— start Source document —

EXHIBIT 4.80
XXXXXX GOLD CORP.
711 - 000 Xxxx Xxxxxxxx Xxxxxx
Xxxxxxxxx, Xxxxxxx Xxxxxxxx X0X 0X0
Phone (000) 000-0000
Fax (000) 000-0000
July 19, 2005
Put Gryba
XX Xxx 0000
Xxxxxxx, Xxxxxxx
X0X 0X0
Dear Sirs:
RE; -- ACQUISITION OF STRATHY TOWNSHIP PROPERTY
Further to our recent discussions, this letter is to confirm our agreement to
acquire the following claims:
TOWNSHIP CLAIM NUMBER EXPIRY DATE UNITS
-------- ------------ ----------- -----
Strathy 4207080 June 7, 2007 3
Strathy 4207081 June 7, 2007 2
Stnathy 4206323 June 7, 2007 6
(the "Property")
Xxxxxx Gold Corp. (the "Company") agrees to acquire a 100% interest in the
Property in consideration for the payment of $20,000 to you. Further, the
Company agrees that after commencement of commercial production on the Property
you shall be entitled to receive a royalty equal to 1% of the net smelter
returns (the "Royalty Interest") calculated and payable from the Property in
accordance with the provisions as of Schedule "A' attached hereto. The Company
may at any time purchase the Royalty Interest from you for $250,000.

— end Source document —

*Complete the following:*
**1.** According to the acquisition letter, for what amount may the Company purchase the Royalty Interest?
**2.** Retype the acquisition letter from "Xxxxxx Gold Corp. (the" up to and including "you for $250,000.".
Rely solely on the acquisition letter above when working with the rows.

— start Given information —

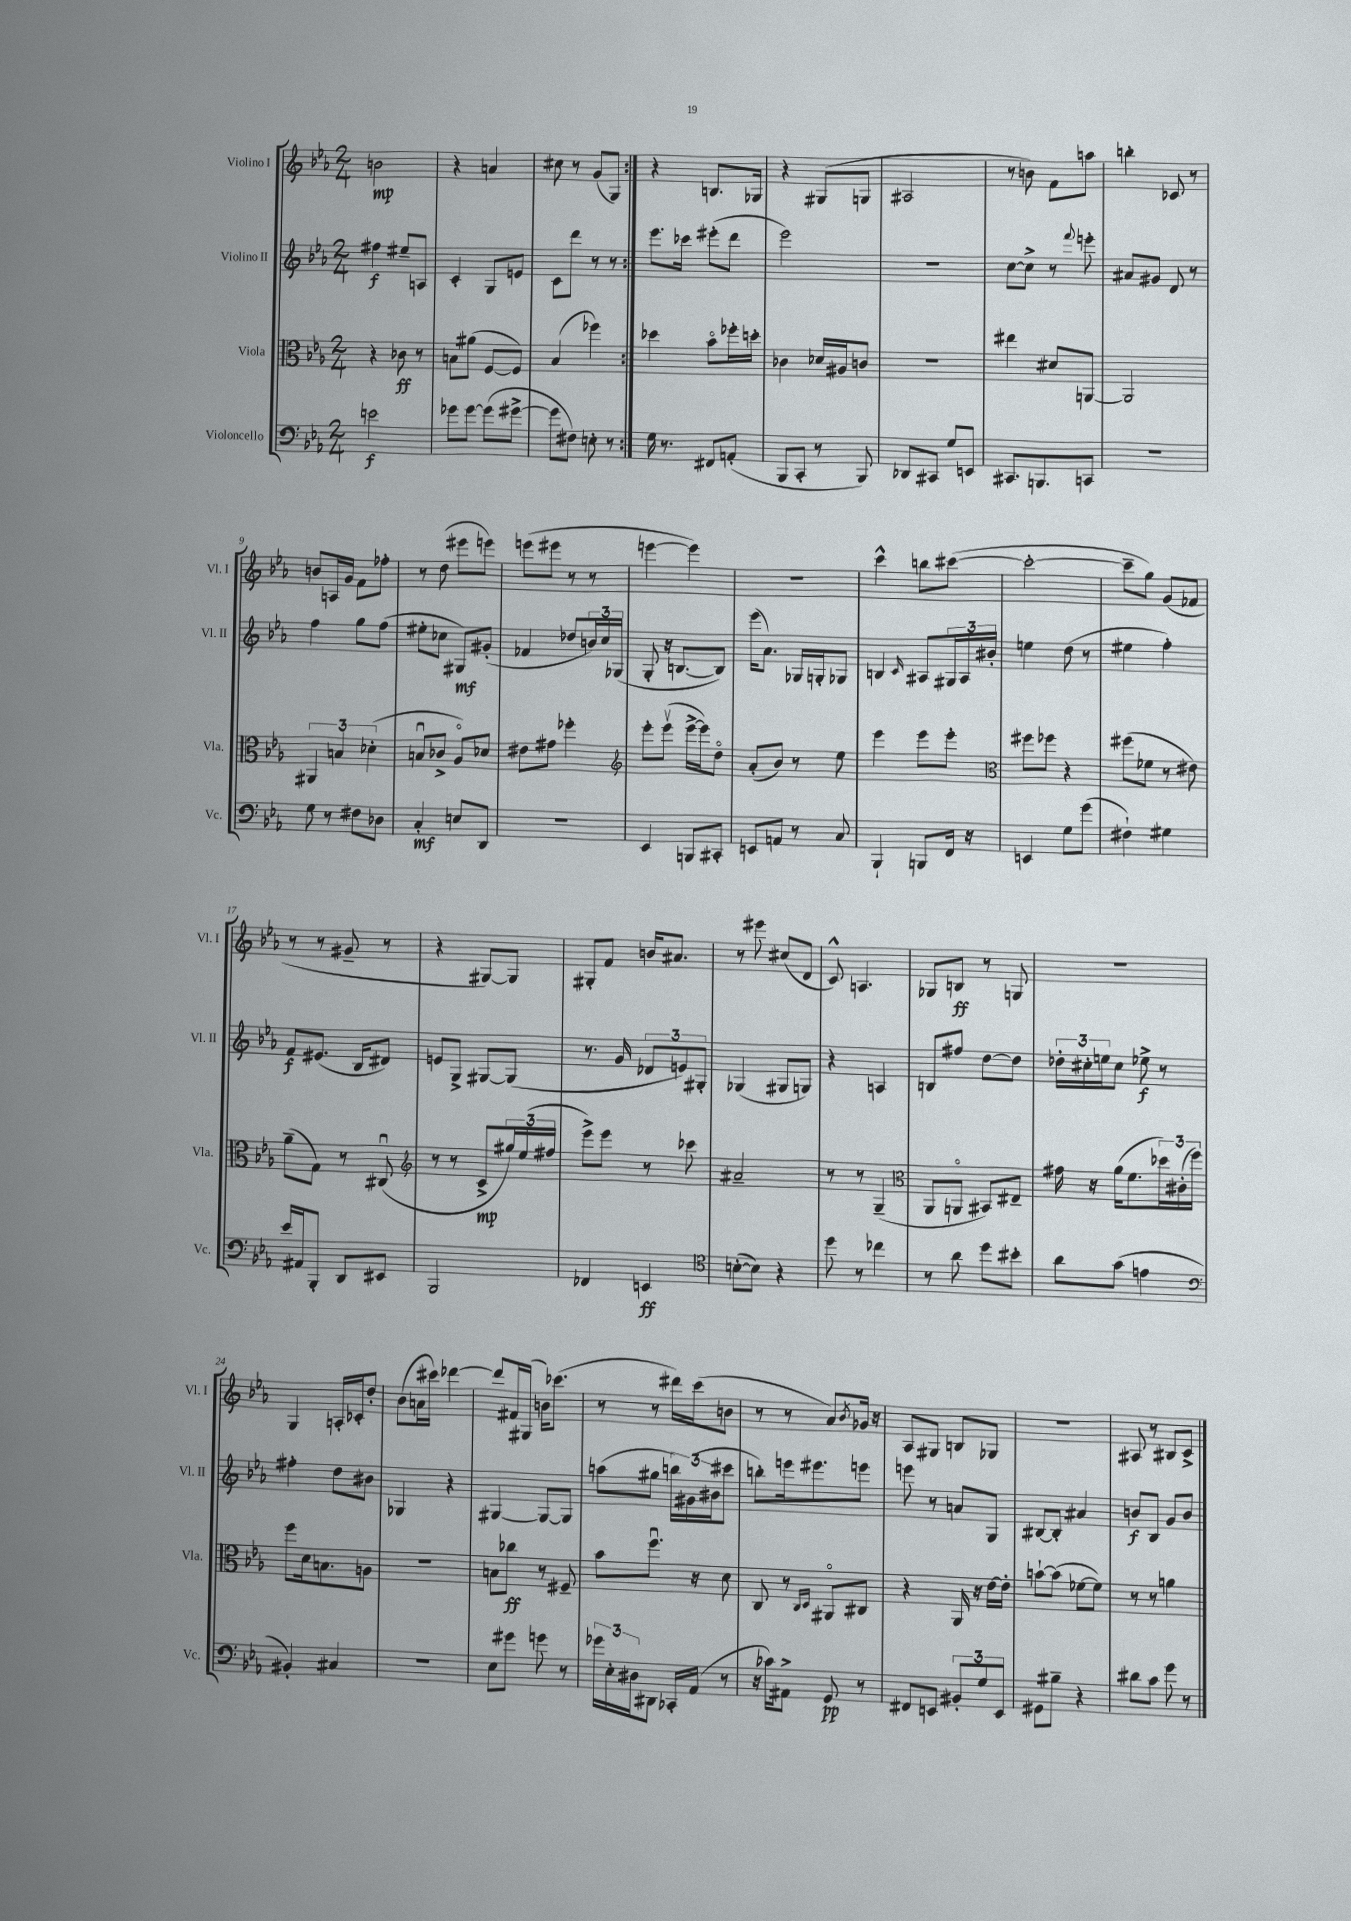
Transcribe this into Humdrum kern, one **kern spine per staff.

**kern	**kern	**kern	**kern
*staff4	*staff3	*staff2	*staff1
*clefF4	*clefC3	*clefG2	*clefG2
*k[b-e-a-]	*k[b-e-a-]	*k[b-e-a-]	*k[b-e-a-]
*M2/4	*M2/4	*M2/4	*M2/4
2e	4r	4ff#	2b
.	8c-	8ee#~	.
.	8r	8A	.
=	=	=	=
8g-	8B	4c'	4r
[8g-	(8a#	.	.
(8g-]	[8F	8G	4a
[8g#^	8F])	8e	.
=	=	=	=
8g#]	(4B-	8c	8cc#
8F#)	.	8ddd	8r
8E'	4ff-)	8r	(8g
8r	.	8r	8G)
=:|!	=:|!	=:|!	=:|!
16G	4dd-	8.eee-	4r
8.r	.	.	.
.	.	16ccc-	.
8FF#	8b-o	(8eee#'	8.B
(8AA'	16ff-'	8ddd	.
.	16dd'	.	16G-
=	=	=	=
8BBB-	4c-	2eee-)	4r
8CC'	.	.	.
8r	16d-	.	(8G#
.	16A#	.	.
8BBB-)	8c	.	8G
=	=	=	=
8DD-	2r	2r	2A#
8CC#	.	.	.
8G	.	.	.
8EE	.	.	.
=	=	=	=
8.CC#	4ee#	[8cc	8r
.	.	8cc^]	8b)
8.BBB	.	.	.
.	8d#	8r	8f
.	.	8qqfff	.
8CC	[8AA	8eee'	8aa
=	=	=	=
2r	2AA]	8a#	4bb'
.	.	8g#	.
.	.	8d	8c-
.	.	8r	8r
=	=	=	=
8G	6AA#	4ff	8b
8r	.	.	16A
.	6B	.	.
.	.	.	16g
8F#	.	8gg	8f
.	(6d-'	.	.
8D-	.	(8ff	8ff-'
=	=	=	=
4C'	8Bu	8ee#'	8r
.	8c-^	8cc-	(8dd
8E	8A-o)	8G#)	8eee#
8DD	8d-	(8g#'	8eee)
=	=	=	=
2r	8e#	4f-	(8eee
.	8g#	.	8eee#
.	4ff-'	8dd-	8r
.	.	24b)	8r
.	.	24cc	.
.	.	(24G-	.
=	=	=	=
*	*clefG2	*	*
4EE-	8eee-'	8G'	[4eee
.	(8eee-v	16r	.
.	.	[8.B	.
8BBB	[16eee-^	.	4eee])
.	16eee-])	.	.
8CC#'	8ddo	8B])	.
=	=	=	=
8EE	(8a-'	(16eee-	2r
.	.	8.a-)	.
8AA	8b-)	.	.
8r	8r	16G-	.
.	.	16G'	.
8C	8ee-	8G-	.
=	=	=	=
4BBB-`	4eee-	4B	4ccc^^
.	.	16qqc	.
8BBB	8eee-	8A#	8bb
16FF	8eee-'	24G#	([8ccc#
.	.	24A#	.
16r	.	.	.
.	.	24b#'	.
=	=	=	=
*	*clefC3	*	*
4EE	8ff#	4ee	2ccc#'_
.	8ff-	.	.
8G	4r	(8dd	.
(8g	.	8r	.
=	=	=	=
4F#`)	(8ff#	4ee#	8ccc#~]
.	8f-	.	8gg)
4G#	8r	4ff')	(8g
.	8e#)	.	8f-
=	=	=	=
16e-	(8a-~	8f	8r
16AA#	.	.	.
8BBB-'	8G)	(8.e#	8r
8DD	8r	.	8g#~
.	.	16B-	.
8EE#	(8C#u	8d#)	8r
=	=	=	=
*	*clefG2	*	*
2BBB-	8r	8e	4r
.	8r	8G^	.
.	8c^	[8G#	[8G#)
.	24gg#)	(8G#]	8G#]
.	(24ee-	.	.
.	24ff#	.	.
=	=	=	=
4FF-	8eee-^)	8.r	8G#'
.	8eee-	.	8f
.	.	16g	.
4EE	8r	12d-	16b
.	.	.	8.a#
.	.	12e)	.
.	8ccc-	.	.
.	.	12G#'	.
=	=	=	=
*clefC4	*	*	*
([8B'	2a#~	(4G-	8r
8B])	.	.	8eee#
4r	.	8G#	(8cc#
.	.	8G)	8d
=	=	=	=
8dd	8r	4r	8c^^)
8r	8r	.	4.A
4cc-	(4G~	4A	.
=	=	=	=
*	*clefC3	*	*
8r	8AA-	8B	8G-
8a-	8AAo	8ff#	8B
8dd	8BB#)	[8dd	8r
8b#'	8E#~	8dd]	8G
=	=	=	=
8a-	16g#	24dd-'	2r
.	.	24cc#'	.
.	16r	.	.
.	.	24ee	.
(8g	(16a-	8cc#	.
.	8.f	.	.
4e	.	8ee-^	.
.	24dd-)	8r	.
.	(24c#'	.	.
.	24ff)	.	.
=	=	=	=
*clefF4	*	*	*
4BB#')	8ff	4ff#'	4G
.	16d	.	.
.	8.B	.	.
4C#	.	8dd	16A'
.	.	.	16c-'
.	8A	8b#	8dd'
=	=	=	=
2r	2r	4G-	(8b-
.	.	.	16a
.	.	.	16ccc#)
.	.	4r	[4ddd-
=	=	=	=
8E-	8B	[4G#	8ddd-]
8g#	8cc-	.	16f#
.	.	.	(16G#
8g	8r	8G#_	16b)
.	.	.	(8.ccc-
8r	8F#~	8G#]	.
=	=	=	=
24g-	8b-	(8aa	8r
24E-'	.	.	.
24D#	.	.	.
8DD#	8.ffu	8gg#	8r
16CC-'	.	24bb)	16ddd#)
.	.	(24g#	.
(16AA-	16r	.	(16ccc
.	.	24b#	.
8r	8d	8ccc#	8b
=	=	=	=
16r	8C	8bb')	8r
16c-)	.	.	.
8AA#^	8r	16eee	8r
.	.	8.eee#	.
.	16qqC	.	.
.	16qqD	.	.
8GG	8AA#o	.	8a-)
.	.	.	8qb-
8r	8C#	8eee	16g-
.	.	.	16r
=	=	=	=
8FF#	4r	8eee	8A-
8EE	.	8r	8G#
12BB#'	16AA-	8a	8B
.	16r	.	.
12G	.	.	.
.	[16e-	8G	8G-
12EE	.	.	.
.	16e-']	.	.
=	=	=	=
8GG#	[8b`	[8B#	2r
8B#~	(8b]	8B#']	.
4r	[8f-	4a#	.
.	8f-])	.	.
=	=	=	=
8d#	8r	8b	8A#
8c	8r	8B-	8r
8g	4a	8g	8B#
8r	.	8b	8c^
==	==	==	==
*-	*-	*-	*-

— end Given information —

*Written responses:*
**1.** $250,000

**2.**
Xxxxxx Gold Corp. (the "Company") agrees to acquire a 100% interest in the
Property in consideration for the payment of $20,000 to you. Further, the
Company agrees that after commencement of commercial production on the Property
you shall be entitled to receive a royalty equal to 1% of the net smelter
returns (the "Royalty Interest") calculated and payable from the Property in
accordance with the provisions as of Schedule "A' attached hereto. The Company
may at any time purchase the Royalty Interest from you for $250,000.